Friedrich Nietzsche once wisely said, “That which does not kill us, makes us stronger.”
Living a sober life has proven the truth of this statement to me, in more ways than one. Don’t get me wrong–putting down my drink du jour and grabbing on to sobriety was and is the single smartest move I have ever made. A move I don’t regret for one second. But it’s the process of being a sober person that I continue to find a puzzle.
Responsibility & Perspective: Being the Lone Sober Friend in a Crowd of Drinkers
The delicate tango of having a social life but no drink in hand is foreign territory for me. The few times I’ve joined the ‘we-still-party-why-don’t-you’ crowd, it felt as awkward as my first middle school dance.
It feels a lot like stepping on toes. I often cha-cha when I should waltz. My quest to find the right rhythm has led to a newfound sense of personal responsibility.
My number one priority is staying sober. Everything I do must be designed to keep me centered in sobriety. Staying focused on what I’ve learned about being sober keeps my goals in perspective.
Reality Check: How Many of the Crowd are Actually Friends?
The truth is, the life I lived when more days found me drunk than sober wasn’t a pretty life. And the people who were my friends–well, a better way to say it might be ‘drinking buddies’. Beyond a shared shot (or twelve) there was (and still is) little we had in common.
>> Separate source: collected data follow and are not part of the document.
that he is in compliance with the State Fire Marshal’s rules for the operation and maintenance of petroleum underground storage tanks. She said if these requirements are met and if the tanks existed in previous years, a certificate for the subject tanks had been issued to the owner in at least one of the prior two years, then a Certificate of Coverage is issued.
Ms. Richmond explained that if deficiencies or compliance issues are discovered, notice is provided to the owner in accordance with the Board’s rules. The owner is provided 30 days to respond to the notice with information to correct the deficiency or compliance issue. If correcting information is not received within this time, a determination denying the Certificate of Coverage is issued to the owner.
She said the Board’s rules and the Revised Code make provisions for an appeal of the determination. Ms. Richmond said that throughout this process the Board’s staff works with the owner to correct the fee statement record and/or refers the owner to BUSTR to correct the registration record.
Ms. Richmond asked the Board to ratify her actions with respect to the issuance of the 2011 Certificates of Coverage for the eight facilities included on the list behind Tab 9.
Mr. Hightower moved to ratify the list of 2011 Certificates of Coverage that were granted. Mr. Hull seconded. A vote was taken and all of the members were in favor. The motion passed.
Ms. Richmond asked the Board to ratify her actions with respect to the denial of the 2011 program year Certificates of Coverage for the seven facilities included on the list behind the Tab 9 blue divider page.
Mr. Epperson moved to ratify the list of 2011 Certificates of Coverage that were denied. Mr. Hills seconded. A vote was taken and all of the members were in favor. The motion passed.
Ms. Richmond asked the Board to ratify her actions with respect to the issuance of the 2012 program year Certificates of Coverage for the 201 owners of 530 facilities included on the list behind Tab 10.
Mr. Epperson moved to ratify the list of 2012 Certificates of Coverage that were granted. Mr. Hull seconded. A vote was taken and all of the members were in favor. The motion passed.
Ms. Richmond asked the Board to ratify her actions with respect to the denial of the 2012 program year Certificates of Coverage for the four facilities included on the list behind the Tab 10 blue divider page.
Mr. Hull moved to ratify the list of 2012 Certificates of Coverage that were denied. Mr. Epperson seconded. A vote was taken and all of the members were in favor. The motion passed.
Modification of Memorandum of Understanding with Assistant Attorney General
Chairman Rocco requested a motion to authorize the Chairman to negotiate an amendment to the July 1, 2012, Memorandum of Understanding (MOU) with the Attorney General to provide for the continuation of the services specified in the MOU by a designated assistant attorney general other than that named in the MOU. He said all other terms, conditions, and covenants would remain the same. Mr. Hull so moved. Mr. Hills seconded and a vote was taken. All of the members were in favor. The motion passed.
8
One of the questions I had to ask myself early on was: am I missing the actual people I used to drink with or am I just bored? It still surprises me to realize how many of my decisions to drink (and to hang out with the crowd) were made out of a sense of boredom.
Real Relationships: Practice May Not Make It Perfect, but Don’t Give Up on All of Your Friends
I’m happy to say there are still several friends I’ve been able to maintain good relationships with since becoming sober. With practice, I’ve developed a simple guide for planning a non-drinking event with a drinking friend.
- Day is the New Night: Since most of my drinking escapades were accomplished during happy hour and later, scheduling friend time for the daylight hours helps eliminate one aspect familiar to my addiction.
- Be Honest: I’ve found that the more honest I am about my struggles and my successes, the more positively the true friends in my life respond. That is a really good ground to grow a friendship.
- Find Other Common Interests: In my sober life, I have new interest and hobbies. Including friends in those activities allows a sharing of new memories–and successfully keeps me away from bars and parties.
The Bottom Line: Boundaries Will Help
The answer to the question of how to hang out with friends who drink is both simple and complicated: boundaries. The counselors who helped me understand my addiction gave me the tools to see that it doesn’t have to be an all or nothing scenario. But if I exercise healthy boundaries that protect my sobriety, I can successfully (and soberly) have it all.